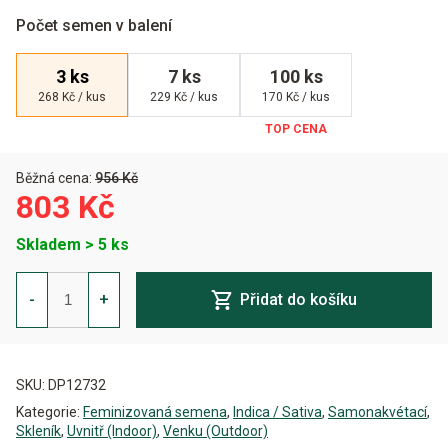
Počet semen v balení
3 ks
7 ks
100 ks
268 Kč / kus
229 Kč / kus
170 Kč / kus
Běžná cena:
956 Kč
803 Kč
Skladem > 5 ks
Trichome
&
-
+
Přidat do košíku
Cream
Auto
Feminizovaná
Alternative:
množství
SKU:
DP12732
Kategorie:
Feminizovaná semena
,
Indica / Sativa
,
Samonakvétací
,
Skleník
,
Uvnitř (Indoor)
,
Venku (Outdoor)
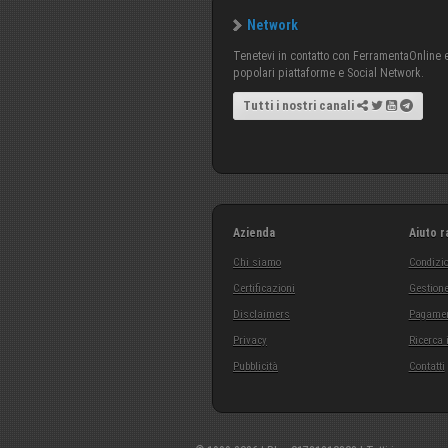
Network
Tenetevi in contatto con FerramentaOnline e 
popolari piattaforme e Social Network.
Tutti i nostri canali
Azienda
Aiuto r
Chi siamo
Condizio
Certificazioni
Gestione
Disclaimers
Pagamen
Privacy
Ricerca 
Pubblicità
Contatti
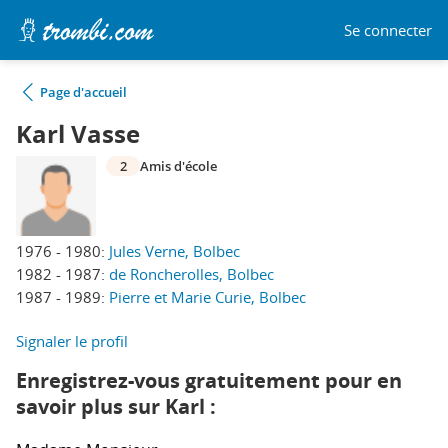
Se connecter
Page d'accueil
Karl Vasse
2
Amis d'école
1976 - 1980:
Jules Verne, Bolbec
1982 - 1987:
de Roncherolles, Bolbec
1987 - 1989:
Pierre et Marie Curie, Bolbec
Signaler le profil
Enregistrez-vous gratuitement pour en
savoir plus sur Karl :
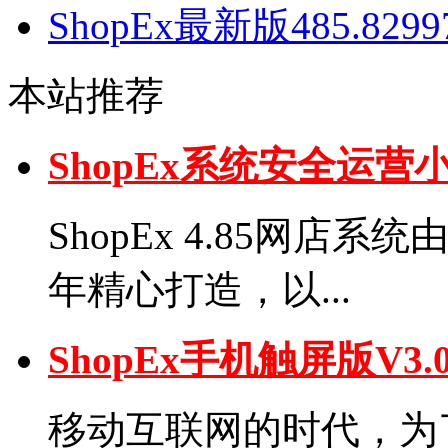
ShopEx最新版485.82
本站推荐
ShopEx系统安全运
ShopEx 4.85网店
年精心打造，以...
ShopEx手机触屏版V
移动互联网的时代，为了弥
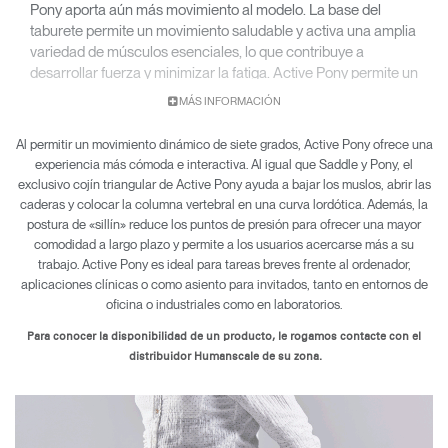
Pony aporta aún más movimiento al modelo. La base del
taburete permite un movimiento saludable y activa una amplia
variedad de músculos esenciales, lo que contribuye a
desarrollar fuerza y minimizar la fatiga. Active Pony permite un
movimiento completo de siete grados, fomentando la
MÁS INFORMACIÓN
actividad mientras se está sentado y trabajando.
Al permitir un movimiento dinámico de siete grados, Active Pony ofrece una
experiencia más cómoda e interactiva. Al igual que Saddle y Pony, el
exclusivo cojín triangular de Active Pony ayuda a bajar los muslos, abrir las
caderas y colocar la columna vertebral en una curva lordótica. Además, la
postura de «sillín» reduce los puntos de presión para ofrecer una mayor
comodidad a largo plazo y permite a los usuarios acercarse más a su
trabajo. Active Pony es ideal para tareas breves frente al ordenador,
aplicaciones clínicas o como asiento para invitados, tanto en entornos de
oficina o industriales como en laboratorios.
Para conocer la disponibilidad de un producto, le rogamos contacte con el
distribuidor Humanscale de su zona.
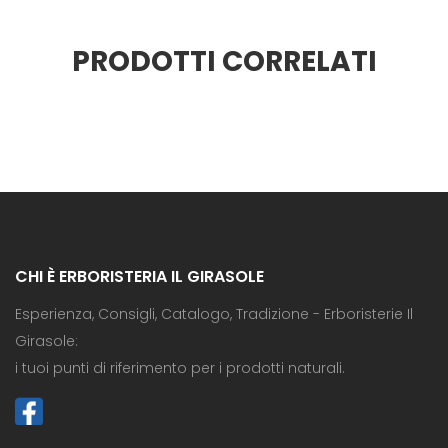
PRODOTTI CORRELATI
CHI È ERBORISTERIA IL GIRASOLE
Esperienza, Consigli, Catalogo, Tradizione - Erboristerie Il
Girasole:
i tuoi punti di riferimento per i prodotti naturali.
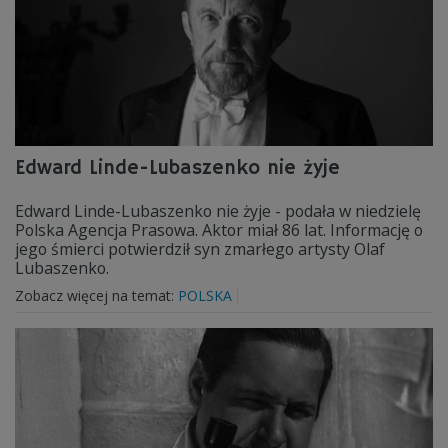
Edward Linde-Lubaszenko nie żyje
Edward Linde-Lubaszenko nie żyje - podała w niedzielę
Polska Agencja Prasowa. Aktor miał 86 lat. Informację o
jego śmierci potwierdził syn zmarłego artysty Olaf
Lubaszenko.
Zobacz więcej na temat:
POLSKA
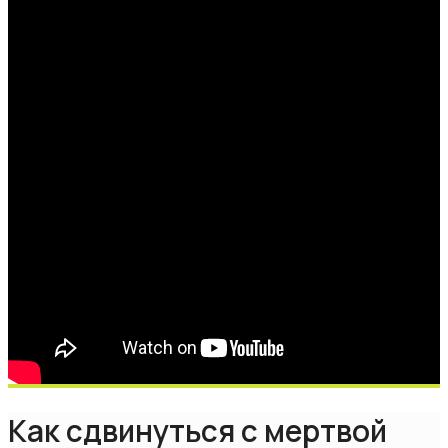
Как сдвинуться с мертвой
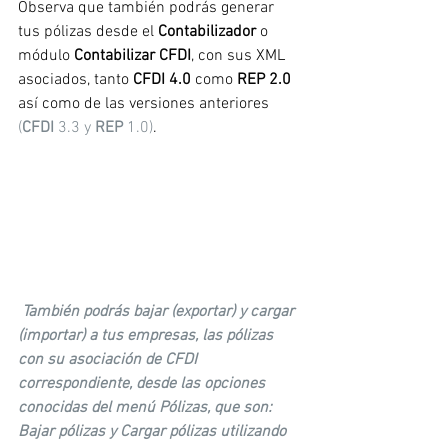
Observa que también podrás generar 
tus pólizas desde el 
Contabilizador
 o 
módulo 
Contabilizar CFDI
, con sus XML 
asociados, tanto 
CFDI 4.0
 como 
REP 2.0
así como de las versiones anteriores 
(
CFDI
 3.3 y 
REP
 1.0)
.
También podrás bajar (exportar) y cargar 
(importar) a tus empresas, las pólizas 
con su asociación de CFDI 
correspondiente, desde las opciones 
conocidas del menú Pólizas, que son: 
Bajar pólizas y Cargar pólizas utilizando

> **Work required**
Give the listing again exactly, but omit each image.

> **Result**
Počet semen v balení
3 ks
7 ks
100 ks
268 Kč / kus
229 Kč / kus
170 Kč / kus
Běžná cena:
956 Kč
803 Kč
Skladem > 5 ks
Trichome
&
-
+
Přidat do košíku
Cream
Auto
Feminizovaná
Alternative:
množství
SKU:
DP12732
Kategorie:
Feminizovaná semena
,
Indica / Sativa
,
Samonakvétací
,
Skleník
,
Uvnitř (Indoor)
,
Venku (Outdoor)
Network
Tenetevi in contatto con FerramentaOnline e 
popolari piattaforme e Social Network.
Tutti i nostri canali
Azienda
Aiuto r
Chi siamo
Condizio
Certificazioni
Gestione
Disclaimers
Pagamen
Privacy
Ricerca 
Pubblicità
Contatti
Se connecter
Page d'accueil
Karl Vasse
2
Amis d'école
1976 - 1980:
Jules Verne, Bolbec
1982 - 1987:
de Roncherolles, Bolbec
1987 - 1989:
Pierre et Marie Curie, Bolbec
Signaler le profil
Enregistrez-vous gratuitement pour en
savoir plus sur Karl :
ShopEx最新版485.82
本站推荐
ShopEx系统安全运
ShopEx 4.85网店
年精心打造，以...
ShopEx手机触屏版V
移动互联网的时代，为了弥
Pony aporta aún más movimiento al modelo. La base del
taburete permite un movimiento saludable y activa una amplia
variedad de músculos esenciales, lo que contribuye a
desarrollar fuerza y minimizar la fatiga. Active Pony permite un
movimiento completo de siete grados, fomentando la
MÁS INFORMACIÓN
actividad mientras se está sentado y trabajando.
Al permitir un movimiento dinámico de siete grados, Active Pony ofrece una
experiencia más cómoda e interactiva. Al igual que Saddle y Pony, el
exclusivo cojín triangular de Active Pony ayuda a bajar los muslos, abrir las
caderas y colocar la columna vertebral en una curva lordótica. Además, la
postura de «sillín» reduce los puntos de presión para ofrecer una mayor
comodidad a largo plazo y permite a los usuarios acercarse más a su
trabajo. Active Pony es ideal para tareas breves frente al ordenador,
aplicaciones clínicas o como asiento para invitados, tanto en entornos de
oficina o industriales como en laboratorios.
Para conocer la disponibilidad de un producto, le rogamos contacte con el
distribuidor Humanscale de su zona.
PRODOTTI CORRELATI
CHI È ERBORISTERIA IL GIRASOLE
Esperienza, Consigli, Catalogo, Tradizione - Erboristerie Il
Girasole:
i tuoi punti di riferimento per i prodotti naturali.
Edward Linde-Lubaszenko nie żyje
Edward Linde-Lubaszenko nie żyje - podała w niedzielę
Polska Agencja Prasowa. Aktor miał 86 lat. Informację o
jego śmierci potwierdził syn zmarłego artysty Olaf
Lubaszenko.
Zobacz więcej na temat:
POLSKA
Как сдвинуться с мертвой
Observa que también podrás generar 
tus pólizas desde el 
Contabilizador
 o 
módulo 
Contabilizar CFDI
, con sus XML 
asociados, tanto 
CFDI 4.0
 como 
REP 2.0
así como de las versiones anteriores 
(
CFDI
 3.3 y 
REP
 1.0)
.
También podrás bajar (exportar) y cargar 
(importar) a tus empresas, las pólizas 
con su asociación de CFDI 
correspondiente, desde las opciones 
conocidas del menú Pólizas, que son: 
Bajar pólizas y Cargar pólizas utilizando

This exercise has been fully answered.